Definition

The market creation approach aims at involving the private sector to deliver aid more effectively, either by opening a market for products and services that are relevant to poverty alleviation or by linking small farmers to value chains that allow for higher incomes and better livelihoods.

Poverty Alleviation as a Business – origin of the study

Urs Heierli, the author of this series of studies, was posted in 1987 in Bangladesh to serve as country director of SDC, the Swiss Agency for Development and Co-operation. It was not such an attractive post at that time: Henry Kissinger had termed Bangladesh a “basket case” and, Brigitte Ehrler, had given her resignation from a high-ranking job at BMZ (the German Ministry for Development Co-operation) and written a book: “Meine letzte Dienstreise” (my last duty trip), after having recognised that most development projects did increase the gap between the rich and the poor in Bangladesh. He was asking his predecessor, Erwin Baenteli, for a hint during the handover: “As many things have failed in this country; is there anything that works here?” In reply, and after sleeping it over for a night, he said: “I think all those activities driven by the private initiative of the poor may work”. How right he was! Nobody, at that time, would have dared believe that private initiative taken by the poor could unfold the power to make a million treadle pumps work, plant a 100 million trees or produce a million latrines every year – all being a good business for the poor.

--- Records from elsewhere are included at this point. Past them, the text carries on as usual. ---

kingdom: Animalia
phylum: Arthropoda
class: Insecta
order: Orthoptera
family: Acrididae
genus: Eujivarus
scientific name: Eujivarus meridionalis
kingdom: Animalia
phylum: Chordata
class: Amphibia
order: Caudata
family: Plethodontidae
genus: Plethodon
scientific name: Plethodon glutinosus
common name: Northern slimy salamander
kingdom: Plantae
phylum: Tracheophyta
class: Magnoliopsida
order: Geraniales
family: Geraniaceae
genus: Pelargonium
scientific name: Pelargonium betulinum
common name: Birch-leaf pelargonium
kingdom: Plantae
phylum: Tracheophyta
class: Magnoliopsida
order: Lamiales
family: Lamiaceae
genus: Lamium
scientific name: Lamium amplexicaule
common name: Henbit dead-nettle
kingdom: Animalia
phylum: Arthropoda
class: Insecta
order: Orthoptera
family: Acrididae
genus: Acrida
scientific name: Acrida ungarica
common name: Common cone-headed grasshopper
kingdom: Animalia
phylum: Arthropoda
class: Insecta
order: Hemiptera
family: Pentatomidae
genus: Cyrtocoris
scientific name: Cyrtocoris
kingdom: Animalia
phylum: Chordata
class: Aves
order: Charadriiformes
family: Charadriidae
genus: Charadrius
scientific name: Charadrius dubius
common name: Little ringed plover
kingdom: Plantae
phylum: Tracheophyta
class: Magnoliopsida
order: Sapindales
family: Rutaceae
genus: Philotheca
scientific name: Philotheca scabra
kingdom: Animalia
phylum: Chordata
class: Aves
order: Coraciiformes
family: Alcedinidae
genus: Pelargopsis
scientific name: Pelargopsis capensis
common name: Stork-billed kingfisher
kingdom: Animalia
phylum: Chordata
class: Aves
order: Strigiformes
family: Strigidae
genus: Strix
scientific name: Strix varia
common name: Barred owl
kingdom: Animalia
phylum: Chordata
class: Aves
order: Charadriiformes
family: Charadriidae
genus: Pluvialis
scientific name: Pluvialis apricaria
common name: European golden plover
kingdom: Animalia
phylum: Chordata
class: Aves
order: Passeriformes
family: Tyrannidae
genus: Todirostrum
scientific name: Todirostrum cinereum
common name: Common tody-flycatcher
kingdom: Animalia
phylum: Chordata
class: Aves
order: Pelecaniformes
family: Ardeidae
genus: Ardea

The Study “Poverty Alleviation as a Business” was written in the Year 2’000 during a sabbatical after 12 years of being the country director of SDC (Swiss Agency for Development and Cooperation) in Bangladesh and India

What happened since then? – Market based approaches becoming mainstream

While the ideas of combining business and development was quite provocative in the Year 2’000, today many development organisations are striving for sustainable and economically viable solutions – tired of donations and free gifts. At the same time, the private sector has also evolved enormously and becomes more and more impact-driven, that means tries to introduce concepts of “Creating Shared Value” for their clients, stakeholders, shareholders and the society. The pioneering firms are those who have realised that their supply chain must be sustainable in the long-run and if the farmers, workers, suppliers do not have a decent living, they will simply collapse and cut the branch they are sitting on. Market based approaches are thus not a concept of philanthropy but of self-interest, respecting ethical principles. Henry Ford introduced this concept by paying their workers good salaries so that they could also buy the Ford T.